DA NOSSA VIDA
Pobres
Há dois anos que não a víamos. Voltou por se ver de novo em dificuldades. Em anos passados ajudámos na renda, quando a senhoria apertava. Acabou mesmo por ter de abandonar a habitação sob ameaça de tribunal, disse-nos agora.
São frequentes os casos de famílias, normalmente pequenas, que vão deambulando de casa em casa, quando os senhorios já não aguentam mais sem receber a renda. Em muitos casos vamos amparando, mas não podemos assumir mais que o razoável.
Aquela mãe, com dois filhos, nessa altura um pequenino e outro a entrar nos doze, conseguiu uns anexos onde tem vivido e pago a renda. Agora, com o descaminho da empresa de limpezas onde ganhava para viver, vê-se de novo procurando trabalho sem o qual não tem como pagar a renda e as restantes despesas: «o que me vale é o senhor padre, ninguém mais ajuda!»
Vamos-lhe dar para uma parte da renda mensal. Ela agradece, e concorda que assim se aquietará a senhoria. Tem firmadas esperanças que arranjará outro trabalho.
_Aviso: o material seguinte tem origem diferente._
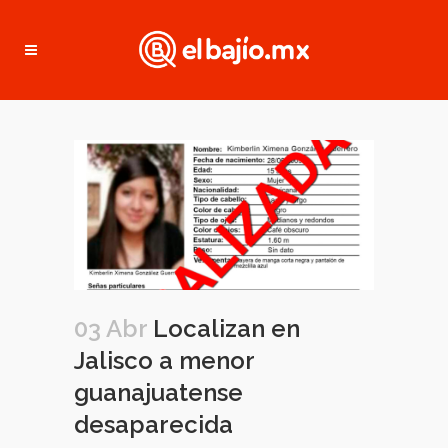
03 Abr
Localizan en
Jalisco a menor
guanajuatense
desaparecida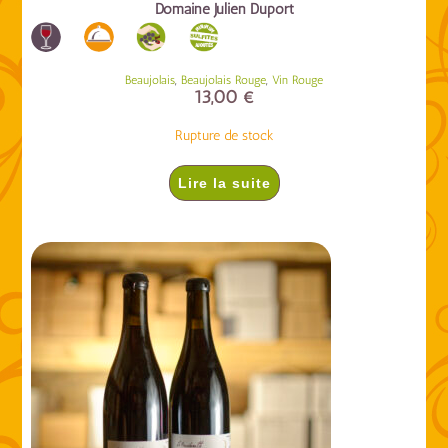
Domaine Julien Duport
,
,
Beaujolais
Beaujolais Rouge
Vin Rouge
13,00
€
Rupture de stock
Lire la suite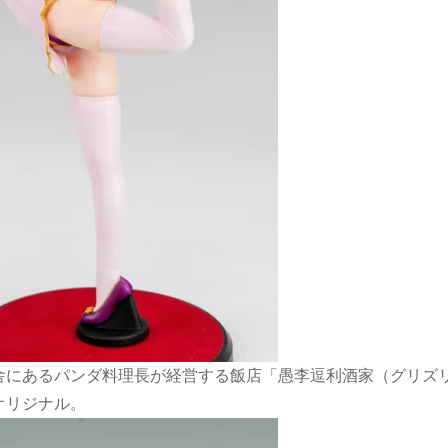
舎にあるパンダ料理長が経営する飯店「愚李逗利酒家（グリズ
オリジナル。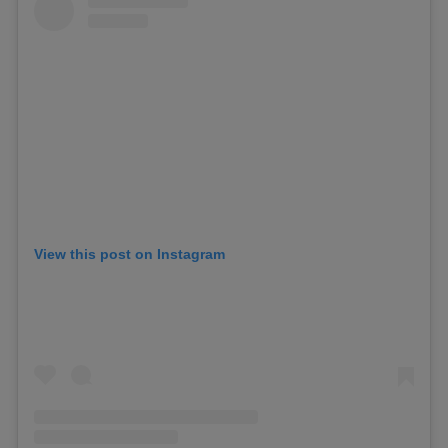
View this post on Instagram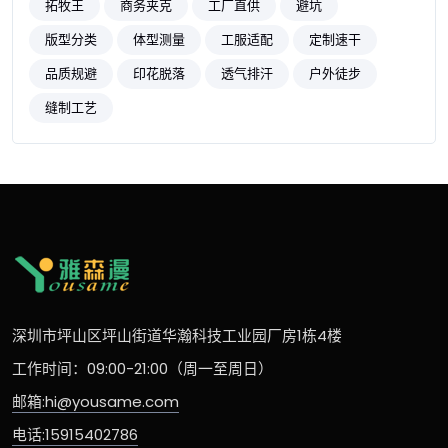
拓牧王
商务夹克
工厂直供
避坑
版型分类
体型测量
工服适配
定制速干
品质规避
印花脱落
透气排汗
户外徒步
缝制工艺
深圳市坪山区坪山街道华瀚科技工业园厂房1栋4楼
工作时间：09:00-21:00（周一至周日）
邮箱:hi@yousame.com
电话:15915402786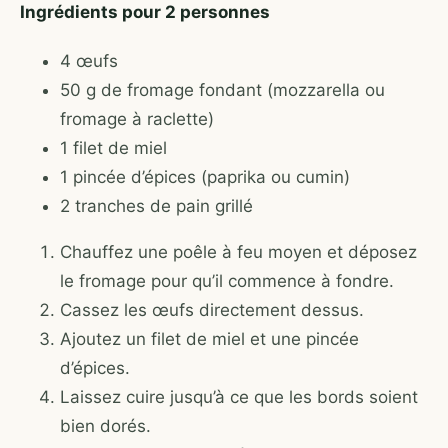
Ingrédients pour 2 personnes
4 œufs
50 g de fromage fondant (mozzarella ou
fromage à raclette)
1 filet de miel
1 pincée d’épices (paprika ou cumin)
2 tranches de pain grillé
Chauffez une poêle à feu moyen et déposez
le fromage pour qu’il commence à fondre.
Cassez les œufs directement dessus.
Ajoutez un filet de miel et une pincée
d’épices.
Laissez cuire jusqu’à ce que les bords soient
bien dorés.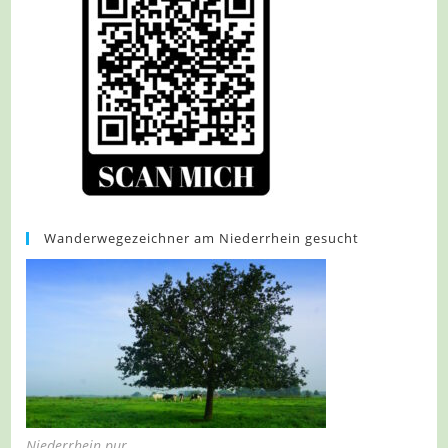
Wanderwegezeichner am Niederrhein gesucht
Niederrhein pur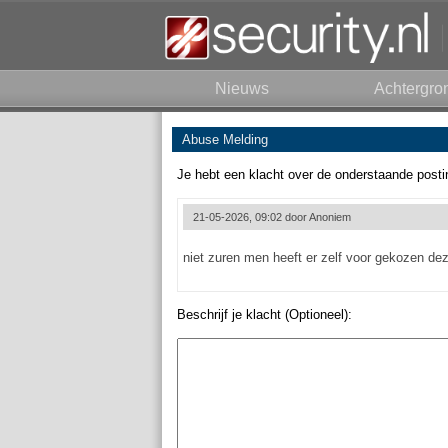
Nieuws
Achtergro
Abuse Melding
Je hebt een klacht over de onderstaande posti
21-05-2026, 09:02 door
Anoniem
niet zuren men heeft er zelf voor gekozen dez
Beschrijf je klacht (Optioneel):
Vamos partilhando pequenas ajudas, consoante o que nos parece mais conveniente em cada caso. No que diz respeito às rendas, estas assumem um valor dominante a absorver os rendimentos mensais das famílias. São tão altas que levam tudo ou quase tudo. E as restantes despesas?
Há dias acolhemos por uma noite um senhor que não tinha onde pernoitar. Tivera de abandonar a pensão onde passara uns dias, e lembrou-se de nós, onde já estivera. Explicou que recebia o RSI, com um valor inferior a 200 euros.
Situações como esta não são novidade. Quem não tem casa garantida, como poderá viver com alguma estabilidade com valores semelhantes? Se não cobrem as necessidades básicas como poderão contribuir para a pretendida Inserção Social?
O tal senhor aproveitou para ficar mais uns dias, mas a situação não podia manter-se. Hoje ninguém confia em ninguém, e tudo se vê com um olhar míope. A prática da caridade tem de passar obrigatoriamente pelo coador legal que perturba a naturalidade das relações sociais. E porque é Duro não admira que não suavize a vida dos Pobres.
Mais pobreza
Com esta sementeira não admira que aumente o número dos pobres. Dar menos de 200 euros ainda que seja para os gastos de uma só pessoa, é transformá-la num pedinte ou num ladrão ou num sem-abrigo. Nunca terá meios para ter casa e habituar-se-á ao que a vida lhe oferece.
É preciso olhar para montante, para os primeiros anos de vida das pessoas que procuram o subsídio, e ver que vida tiveram. É preciso perder as peneiras e olhar com sentido prático para a vida. Sem ovos não se fazem omeletes; sem rendimentos suficientes não se pode ter uma vida inserida e útil à sociedade.